小练习 1: 请将这篇关于MySQL写入方式的文章中以“在MySQL方向提供了”开头的段落改写成简短的要点列表，保留其主要事实。

正文部分:
关于MySQL中insert ignore,insert on duplicate和replace into，你可能没想过区别

这是学习笔记的第 2187篇文章

读完需要

分钟

速读仅需5分钟

在数据流转中或者日常的数据操作中，势必会有数据写入的过程，如果把一些数据写入一张数据库表中，如果写入量有100万，而重复的数据有90万，那么如何让这10%的数据能够更高更高效的写入。

在MySQL方向提供了Insert ignore into,insert into on duplicate,replace into这几种写入的方式，看起来好像都差不多，但是实际上在一些场景下的差异还比较大，如果使用不当，恰恰是性能的瓶颈。

整体上我分为两个大的部分，会分别测试这三种数据写入场景。

第一部分基于id,name的数据列，其中id为主键，自增

第二部分基于id,xid,name的数据列，其中id为主键，自增，xid为唯一性索引

至于为什么要这么分，我们可以先看结果再做讨论。

基于id,name的数据列，其中id为主键，自增

为了三种测试场景的基准对等，数据初始化会按照如下的三种方式来进行。

数据初始化

create table test_data(id int primary key auto_increment,name varchar(30)) engine=innodb;

insert into test_data values(1,'aa'),(2,'bb'),(3,'cc');

show create table test_data\G

Table: test_data

Create Table: CREATE TABLE `test_data` (

`id` int(11) NOT AUTO_INCREMENT,

`name` varchar(30) DEFAULT ,

PRIMARY KEY (`id`)

数据行:
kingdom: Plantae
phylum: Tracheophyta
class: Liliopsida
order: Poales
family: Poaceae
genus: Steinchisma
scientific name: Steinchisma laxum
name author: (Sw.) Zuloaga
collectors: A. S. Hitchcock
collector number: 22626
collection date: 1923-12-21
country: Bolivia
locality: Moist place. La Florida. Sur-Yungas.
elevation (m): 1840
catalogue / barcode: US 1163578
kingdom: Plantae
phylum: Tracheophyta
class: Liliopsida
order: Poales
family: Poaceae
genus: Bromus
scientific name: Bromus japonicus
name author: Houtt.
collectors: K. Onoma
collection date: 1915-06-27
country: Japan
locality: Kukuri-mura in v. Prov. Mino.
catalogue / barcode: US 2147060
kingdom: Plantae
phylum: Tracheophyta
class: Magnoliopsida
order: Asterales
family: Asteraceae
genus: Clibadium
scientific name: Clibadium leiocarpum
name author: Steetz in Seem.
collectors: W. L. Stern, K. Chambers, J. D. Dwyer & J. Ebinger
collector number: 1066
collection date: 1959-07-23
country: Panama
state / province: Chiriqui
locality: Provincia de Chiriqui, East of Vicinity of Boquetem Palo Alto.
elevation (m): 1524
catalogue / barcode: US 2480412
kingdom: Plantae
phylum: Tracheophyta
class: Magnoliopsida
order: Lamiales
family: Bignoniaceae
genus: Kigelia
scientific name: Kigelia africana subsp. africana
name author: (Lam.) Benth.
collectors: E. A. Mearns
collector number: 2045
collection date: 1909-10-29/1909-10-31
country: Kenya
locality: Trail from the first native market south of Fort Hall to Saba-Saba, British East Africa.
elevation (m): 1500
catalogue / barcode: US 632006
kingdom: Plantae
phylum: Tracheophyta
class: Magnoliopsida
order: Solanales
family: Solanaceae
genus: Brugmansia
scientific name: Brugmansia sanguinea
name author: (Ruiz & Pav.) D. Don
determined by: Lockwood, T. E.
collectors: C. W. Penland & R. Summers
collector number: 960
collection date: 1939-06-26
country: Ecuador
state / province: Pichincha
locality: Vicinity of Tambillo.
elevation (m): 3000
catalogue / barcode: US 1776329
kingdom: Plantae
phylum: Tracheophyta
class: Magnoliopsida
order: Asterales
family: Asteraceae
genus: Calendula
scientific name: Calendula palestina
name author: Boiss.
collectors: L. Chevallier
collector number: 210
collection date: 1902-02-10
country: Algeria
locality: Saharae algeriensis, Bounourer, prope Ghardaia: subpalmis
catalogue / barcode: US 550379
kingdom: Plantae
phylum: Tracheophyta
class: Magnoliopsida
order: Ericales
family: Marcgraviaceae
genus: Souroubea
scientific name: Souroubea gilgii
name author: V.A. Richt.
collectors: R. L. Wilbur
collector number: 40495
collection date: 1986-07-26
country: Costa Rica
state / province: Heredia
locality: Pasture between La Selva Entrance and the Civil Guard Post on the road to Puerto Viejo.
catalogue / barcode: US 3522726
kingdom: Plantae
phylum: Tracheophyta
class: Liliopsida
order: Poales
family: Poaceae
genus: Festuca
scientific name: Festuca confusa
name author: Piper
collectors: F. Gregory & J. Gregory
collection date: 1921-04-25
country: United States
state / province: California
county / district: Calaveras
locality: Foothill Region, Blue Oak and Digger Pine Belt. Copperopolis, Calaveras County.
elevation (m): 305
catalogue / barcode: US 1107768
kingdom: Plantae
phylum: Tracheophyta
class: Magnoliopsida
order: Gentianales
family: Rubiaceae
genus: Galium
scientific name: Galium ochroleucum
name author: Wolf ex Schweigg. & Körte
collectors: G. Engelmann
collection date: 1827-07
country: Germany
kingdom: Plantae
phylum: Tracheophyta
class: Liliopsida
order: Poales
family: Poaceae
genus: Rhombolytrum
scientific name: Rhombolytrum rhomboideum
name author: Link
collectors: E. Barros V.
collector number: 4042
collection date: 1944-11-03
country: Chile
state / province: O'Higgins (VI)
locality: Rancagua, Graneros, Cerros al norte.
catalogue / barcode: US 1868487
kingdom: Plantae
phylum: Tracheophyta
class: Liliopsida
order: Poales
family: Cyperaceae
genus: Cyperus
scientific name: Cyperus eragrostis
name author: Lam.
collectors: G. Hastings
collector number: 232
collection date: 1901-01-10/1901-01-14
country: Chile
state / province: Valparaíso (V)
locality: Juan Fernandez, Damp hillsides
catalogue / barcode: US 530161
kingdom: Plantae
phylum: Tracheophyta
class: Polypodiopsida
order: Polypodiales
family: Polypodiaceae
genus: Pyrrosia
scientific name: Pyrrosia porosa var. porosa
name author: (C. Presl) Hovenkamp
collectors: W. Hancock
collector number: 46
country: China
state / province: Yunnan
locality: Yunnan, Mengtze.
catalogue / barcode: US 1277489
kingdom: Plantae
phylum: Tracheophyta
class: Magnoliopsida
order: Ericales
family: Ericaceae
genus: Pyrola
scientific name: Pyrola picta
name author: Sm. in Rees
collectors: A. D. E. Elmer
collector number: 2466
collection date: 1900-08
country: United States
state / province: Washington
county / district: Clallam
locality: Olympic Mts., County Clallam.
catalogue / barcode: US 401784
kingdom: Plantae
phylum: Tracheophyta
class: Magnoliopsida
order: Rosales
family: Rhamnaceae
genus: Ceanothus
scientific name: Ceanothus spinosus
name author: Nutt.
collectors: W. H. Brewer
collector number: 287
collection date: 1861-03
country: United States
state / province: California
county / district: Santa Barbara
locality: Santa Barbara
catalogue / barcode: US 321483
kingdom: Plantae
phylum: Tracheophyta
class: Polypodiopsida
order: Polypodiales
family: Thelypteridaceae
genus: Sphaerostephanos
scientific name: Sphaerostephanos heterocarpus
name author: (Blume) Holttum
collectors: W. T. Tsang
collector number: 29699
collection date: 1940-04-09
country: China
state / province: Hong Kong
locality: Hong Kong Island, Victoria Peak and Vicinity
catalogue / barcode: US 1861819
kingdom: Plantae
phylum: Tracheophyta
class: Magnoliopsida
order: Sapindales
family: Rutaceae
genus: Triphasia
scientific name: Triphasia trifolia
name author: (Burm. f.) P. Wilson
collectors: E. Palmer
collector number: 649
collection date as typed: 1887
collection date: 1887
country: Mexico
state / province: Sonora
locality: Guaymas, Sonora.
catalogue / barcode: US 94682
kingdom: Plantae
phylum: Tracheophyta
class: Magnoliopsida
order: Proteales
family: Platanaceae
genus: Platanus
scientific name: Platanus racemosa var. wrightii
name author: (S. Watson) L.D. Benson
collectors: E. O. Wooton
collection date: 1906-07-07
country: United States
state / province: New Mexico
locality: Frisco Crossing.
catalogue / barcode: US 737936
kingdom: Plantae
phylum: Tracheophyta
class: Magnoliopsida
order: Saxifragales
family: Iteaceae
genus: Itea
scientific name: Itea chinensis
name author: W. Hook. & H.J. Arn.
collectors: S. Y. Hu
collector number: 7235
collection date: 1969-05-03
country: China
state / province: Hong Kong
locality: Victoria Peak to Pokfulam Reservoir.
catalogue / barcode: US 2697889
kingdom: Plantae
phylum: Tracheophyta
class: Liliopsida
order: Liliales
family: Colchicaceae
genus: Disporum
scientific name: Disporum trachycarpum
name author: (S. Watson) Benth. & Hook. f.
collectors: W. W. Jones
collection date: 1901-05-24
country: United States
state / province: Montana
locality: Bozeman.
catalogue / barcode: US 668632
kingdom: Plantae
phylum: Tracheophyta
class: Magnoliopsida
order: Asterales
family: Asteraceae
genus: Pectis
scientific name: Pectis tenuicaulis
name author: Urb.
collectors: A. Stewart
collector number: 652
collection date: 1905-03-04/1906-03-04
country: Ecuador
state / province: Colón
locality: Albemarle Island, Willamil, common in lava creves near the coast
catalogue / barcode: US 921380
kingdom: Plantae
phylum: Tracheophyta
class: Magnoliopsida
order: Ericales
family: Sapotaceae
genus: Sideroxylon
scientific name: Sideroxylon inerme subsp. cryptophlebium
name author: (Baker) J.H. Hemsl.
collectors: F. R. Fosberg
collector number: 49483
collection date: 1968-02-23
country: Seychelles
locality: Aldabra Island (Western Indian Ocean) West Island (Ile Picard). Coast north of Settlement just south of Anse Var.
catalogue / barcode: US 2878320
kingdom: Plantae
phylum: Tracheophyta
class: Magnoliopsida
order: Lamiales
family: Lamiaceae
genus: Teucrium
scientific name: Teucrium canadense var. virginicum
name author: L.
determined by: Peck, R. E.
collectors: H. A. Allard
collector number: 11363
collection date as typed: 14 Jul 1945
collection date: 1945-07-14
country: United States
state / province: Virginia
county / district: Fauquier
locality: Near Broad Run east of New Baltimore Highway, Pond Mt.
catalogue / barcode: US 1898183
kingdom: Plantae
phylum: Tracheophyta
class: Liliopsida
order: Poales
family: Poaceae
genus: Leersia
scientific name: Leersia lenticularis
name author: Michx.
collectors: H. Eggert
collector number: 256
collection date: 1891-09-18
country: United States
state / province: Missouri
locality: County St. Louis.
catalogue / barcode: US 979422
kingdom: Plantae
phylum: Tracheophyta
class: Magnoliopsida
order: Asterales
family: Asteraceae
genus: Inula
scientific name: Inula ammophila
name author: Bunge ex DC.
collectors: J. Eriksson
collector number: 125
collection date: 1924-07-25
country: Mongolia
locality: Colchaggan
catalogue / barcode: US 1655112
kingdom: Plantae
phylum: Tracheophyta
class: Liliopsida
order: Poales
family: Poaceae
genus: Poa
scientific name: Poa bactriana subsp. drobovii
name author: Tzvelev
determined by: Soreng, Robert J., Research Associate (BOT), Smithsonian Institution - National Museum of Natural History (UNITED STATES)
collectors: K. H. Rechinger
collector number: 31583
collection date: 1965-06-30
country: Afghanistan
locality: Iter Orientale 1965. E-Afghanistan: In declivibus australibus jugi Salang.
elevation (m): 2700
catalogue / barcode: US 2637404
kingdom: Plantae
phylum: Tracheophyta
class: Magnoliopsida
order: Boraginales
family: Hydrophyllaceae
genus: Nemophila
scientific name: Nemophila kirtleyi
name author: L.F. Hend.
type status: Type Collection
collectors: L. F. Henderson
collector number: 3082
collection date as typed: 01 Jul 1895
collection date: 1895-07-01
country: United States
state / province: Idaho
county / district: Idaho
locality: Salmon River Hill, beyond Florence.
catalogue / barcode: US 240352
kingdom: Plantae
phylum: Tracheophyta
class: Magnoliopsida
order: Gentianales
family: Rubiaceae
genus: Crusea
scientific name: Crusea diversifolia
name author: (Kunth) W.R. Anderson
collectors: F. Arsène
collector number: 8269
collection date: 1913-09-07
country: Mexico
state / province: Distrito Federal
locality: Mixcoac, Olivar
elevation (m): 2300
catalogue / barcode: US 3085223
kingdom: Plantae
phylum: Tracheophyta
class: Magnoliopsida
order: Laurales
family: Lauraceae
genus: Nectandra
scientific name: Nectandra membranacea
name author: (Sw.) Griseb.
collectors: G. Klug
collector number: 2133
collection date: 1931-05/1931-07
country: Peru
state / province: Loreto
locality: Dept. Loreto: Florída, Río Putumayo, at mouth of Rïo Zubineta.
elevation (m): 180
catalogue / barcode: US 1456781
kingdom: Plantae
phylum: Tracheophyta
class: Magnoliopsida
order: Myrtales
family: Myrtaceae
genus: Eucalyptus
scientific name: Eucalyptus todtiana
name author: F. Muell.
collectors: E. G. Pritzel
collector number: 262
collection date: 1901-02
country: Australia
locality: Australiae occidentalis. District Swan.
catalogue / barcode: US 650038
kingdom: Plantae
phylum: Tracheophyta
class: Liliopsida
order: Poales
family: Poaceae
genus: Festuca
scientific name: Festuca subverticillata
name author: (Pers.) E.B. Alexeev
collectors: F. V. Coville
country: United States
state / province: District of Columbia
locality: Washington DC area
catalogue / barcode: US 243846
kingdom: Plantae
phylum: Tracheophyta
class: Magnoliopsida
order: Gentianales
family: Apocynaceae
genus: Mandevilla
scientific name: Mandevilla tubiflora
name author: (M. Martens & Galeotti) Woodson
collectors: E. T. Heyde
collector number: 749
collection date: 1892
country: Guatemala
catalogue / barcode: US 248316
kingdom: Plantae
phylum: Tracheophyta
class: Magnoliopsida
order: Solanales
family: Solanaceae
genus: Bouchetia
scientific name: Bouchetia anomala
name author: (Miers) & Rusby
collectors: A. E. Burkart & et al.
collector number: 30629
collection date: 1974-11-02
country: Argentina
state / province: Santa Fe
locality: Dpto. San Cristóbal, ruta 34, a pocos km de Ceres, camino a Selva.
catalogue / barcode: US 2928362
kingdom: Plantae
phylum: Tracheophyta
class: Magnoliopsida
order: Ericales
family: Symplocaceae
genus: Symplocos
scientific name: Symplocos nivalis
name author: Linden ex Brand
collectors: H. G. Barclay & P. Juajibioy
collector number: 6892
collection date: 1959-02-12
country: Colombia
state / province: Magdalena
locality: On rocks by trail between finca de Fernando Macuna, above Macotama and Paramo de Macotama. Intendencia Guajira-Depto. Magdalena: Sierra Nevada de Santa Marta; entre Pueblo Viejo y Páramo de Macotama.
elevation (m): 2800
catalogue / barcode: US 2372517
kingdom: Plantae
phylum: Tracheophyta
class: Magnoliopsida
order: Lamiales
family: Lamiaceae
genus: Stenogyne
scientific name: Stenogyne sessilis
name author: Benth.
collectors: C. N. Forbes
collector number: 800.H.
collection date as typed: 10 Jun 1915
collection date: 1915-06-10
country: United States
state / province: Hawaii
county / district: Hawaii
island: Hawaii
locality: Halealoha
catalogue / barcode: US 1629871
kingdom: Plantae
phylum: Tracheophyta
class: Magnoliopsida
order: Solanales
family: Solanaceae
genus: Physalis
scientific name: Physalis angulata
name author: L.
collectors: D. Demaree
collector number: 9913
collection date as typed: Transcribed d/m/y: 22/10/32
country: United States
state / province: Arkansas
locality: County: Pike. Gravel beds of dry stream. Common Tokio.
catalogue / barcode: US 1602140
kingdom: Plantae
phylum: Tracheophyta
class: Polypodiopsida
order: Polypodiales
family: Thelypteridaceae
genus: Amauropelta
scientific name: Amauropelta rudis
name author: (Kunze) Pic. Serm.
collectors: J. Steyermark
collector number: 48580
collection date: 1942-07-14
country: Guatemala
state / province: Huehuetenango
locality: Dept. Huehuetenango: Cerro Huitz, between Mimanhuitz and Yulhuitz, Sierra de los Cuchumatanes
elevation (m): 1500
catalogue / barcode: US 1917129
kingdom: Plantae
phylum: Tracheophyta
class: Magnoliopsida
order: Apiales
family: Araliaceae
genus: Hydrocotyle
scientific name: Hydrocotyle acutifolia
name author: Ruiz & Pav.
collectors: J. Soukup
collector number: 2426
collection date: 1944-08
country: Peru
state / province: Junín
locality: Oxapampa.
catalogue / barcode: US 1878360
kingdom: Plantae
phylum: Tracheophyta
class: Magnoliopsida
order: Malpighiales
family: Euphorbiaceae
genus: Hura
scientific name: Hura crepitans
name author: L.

小练习 2: 请抄录清单中的若干行：从含有“collection date: 1921-04-25”的那一行开始，到含有“country: Germany”的那一行结束，首尾两行均包括在内。

参考答案 1:
- MySQL提供三种写入方式：Insert ignore into、insert into on duplicate、replace into。
- 三者看起来差不多，但在一些场景下差异较大。
- 使用不当，恰恰会成为性能瓶颈。

参考答案 2:
collection date: 1921-04-25
country: United States
state / province: California
county / district: Calaveras
locality: Foothill Region, Blue Oak and Digger Pine Belt. Copperopolis, Calaveras County.
elevation (m): 305
catalogue / barcode: US 1107768
kingdom: Plantae
phylum: Tracheophyta
class: Magnoliopsida
order: Gentianales
family: Rubiaceae
genus: Galium
scientific name: Galium ochroleucum
name author: Wolf ex Schweigg. & Körte
collectors: G. Engelmann
collection date: 1827-07
country: Germany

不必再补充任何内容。